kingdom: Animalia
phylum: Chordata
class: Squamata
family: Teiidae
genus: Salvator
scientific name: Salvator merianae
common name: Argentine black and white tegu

________________________________________

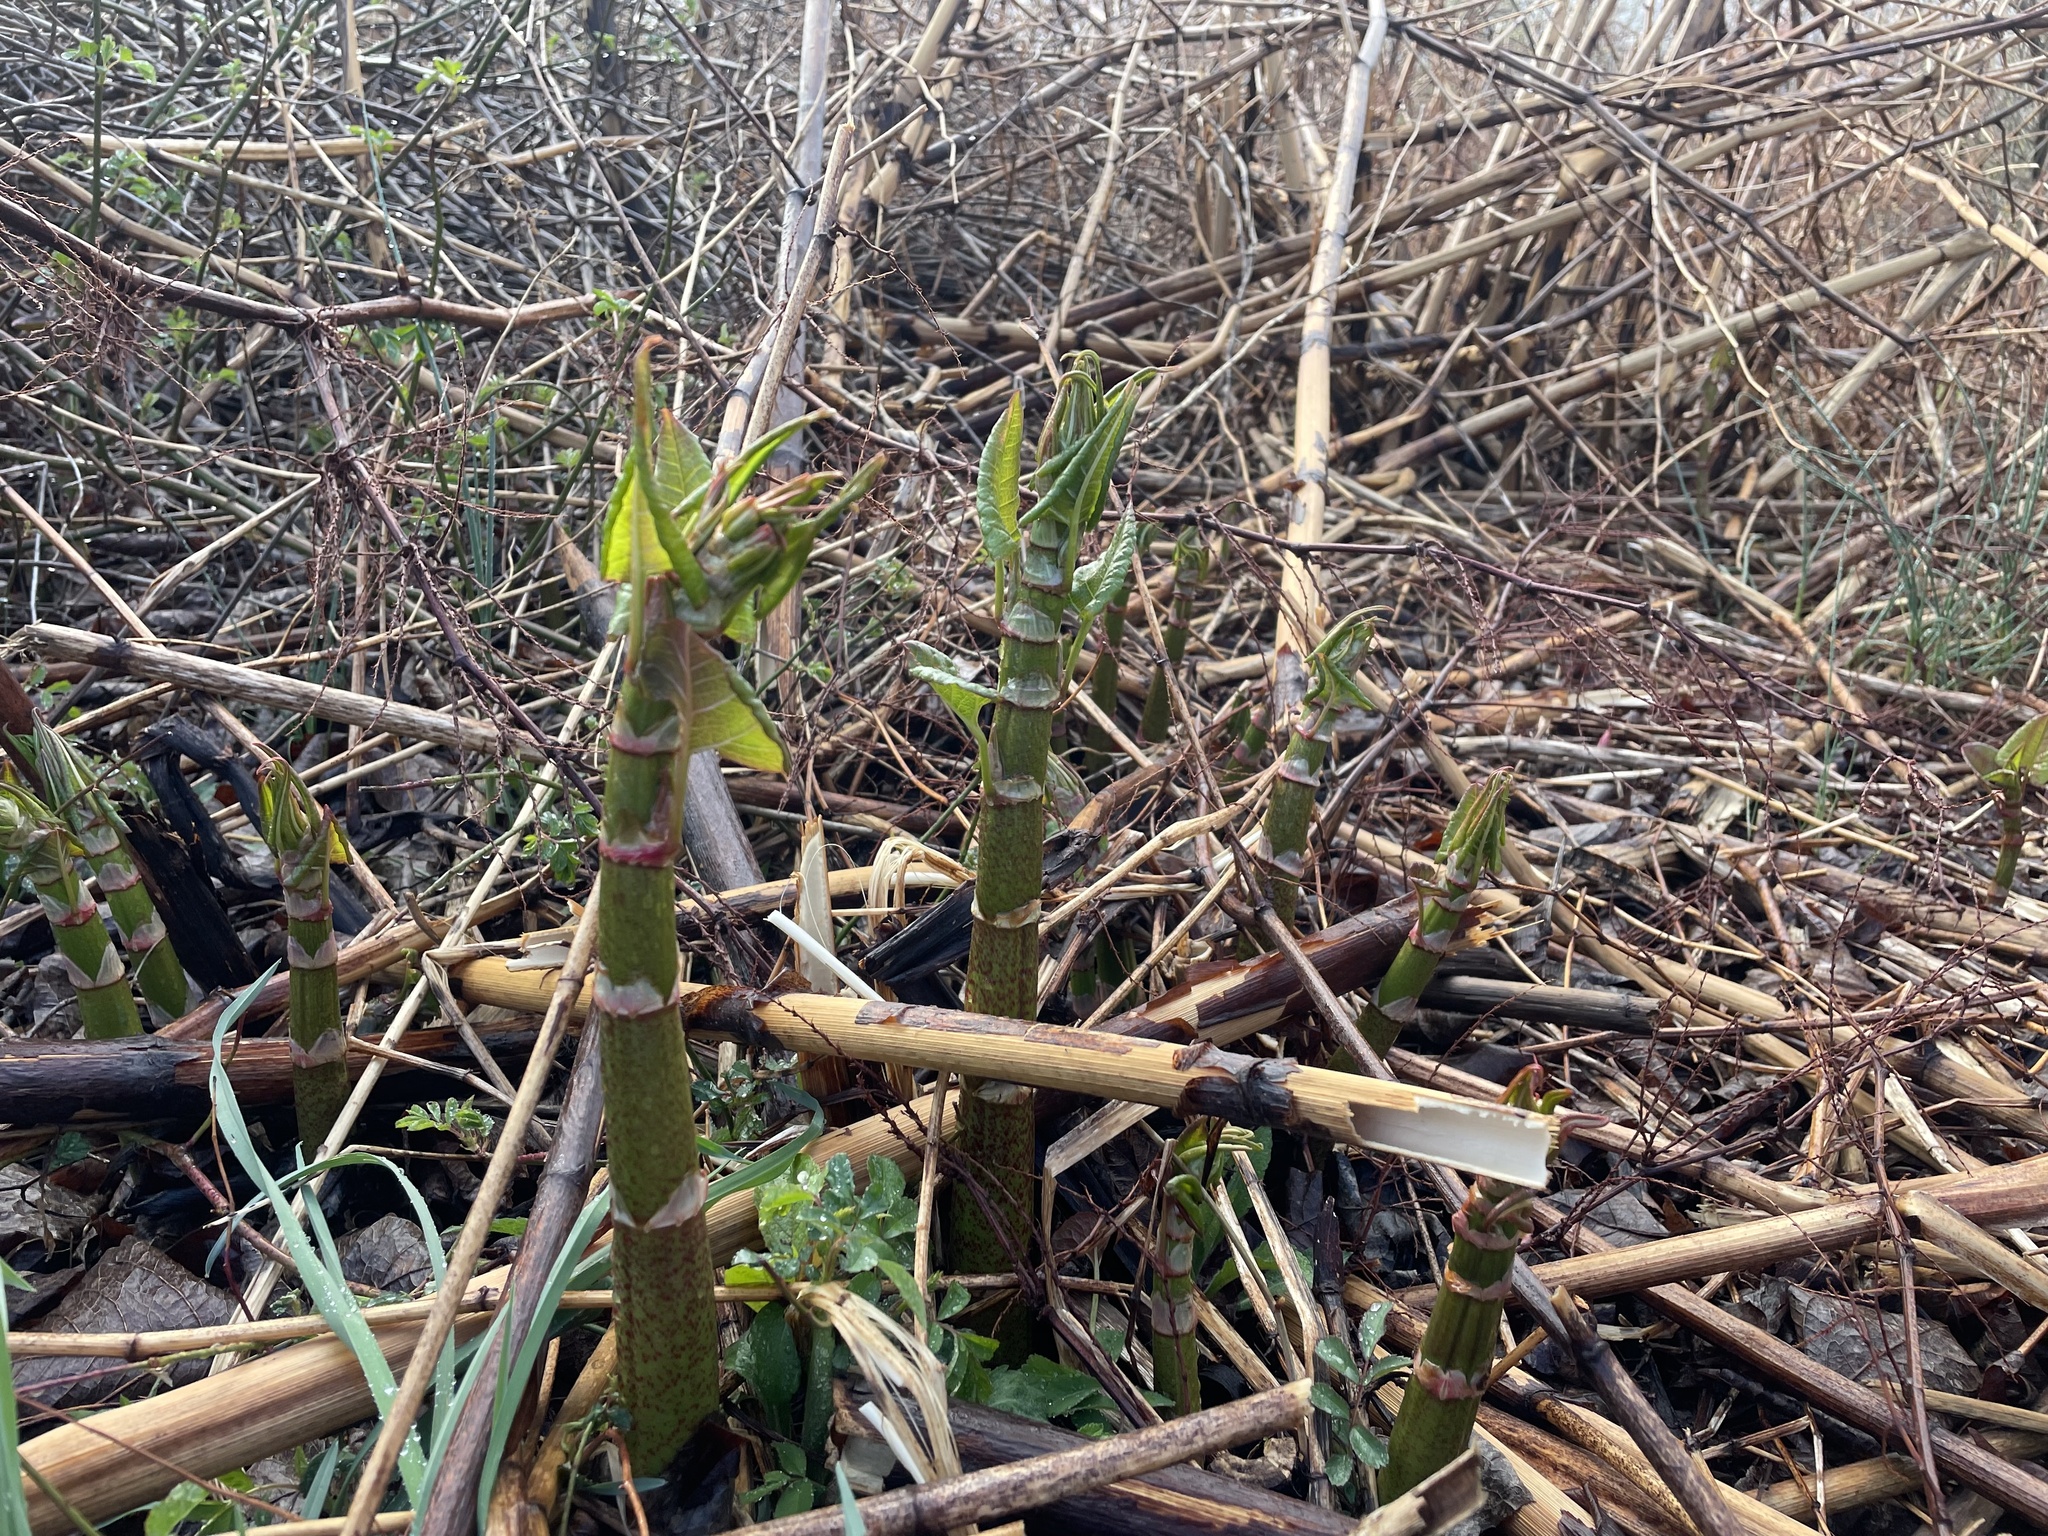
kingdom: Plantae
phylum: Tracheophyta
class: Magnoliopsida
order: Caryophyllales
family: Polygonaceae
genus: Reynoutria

________________________________________

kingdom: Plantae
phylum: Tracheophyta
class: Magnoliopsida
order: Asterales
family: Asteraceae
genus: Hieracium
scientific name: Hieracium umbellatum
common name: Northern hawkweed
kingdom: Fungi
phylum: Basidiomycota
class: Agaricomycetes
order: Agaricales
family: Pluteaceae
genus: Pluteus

________________________________________

*WHAT YOU ARE ASKED TO DO*
Copy the rows verbatim, beginning with the line that contains "scientific name: Hieracium umbellatum" and continuing through the line that contains "genus: Pluteus", both lines included.

*IN RESPONSE*
scientific name: Hieracium umbellatum
common name: Northern hawkweed
kingdom: Fungi
phylum: Basidiomycota
class: Agaricomycetes
order: Agaricales
family: Pluteaceae
genus: Pluteus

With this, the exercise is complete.